# Material to process
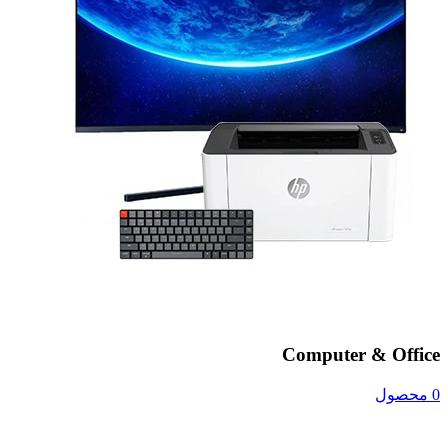
Computer & Office
0 محصول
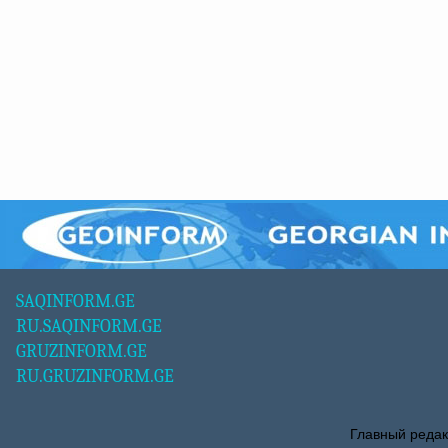
SAQINFORM.GE
RU.SAQINFORM.GE
GRUZINFORM.GE
RU.GRUZINFORM.GE
Главный редак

# Problem statement
Set down the records exactly, without the pictures.

# Answer to this problem
Computer & Office
0 محصول
SAQINFORM.GE
RU.SAQINFORM.GE
GRUZINFORM.GE
RU.GRUZINFORM.GE
Главный редак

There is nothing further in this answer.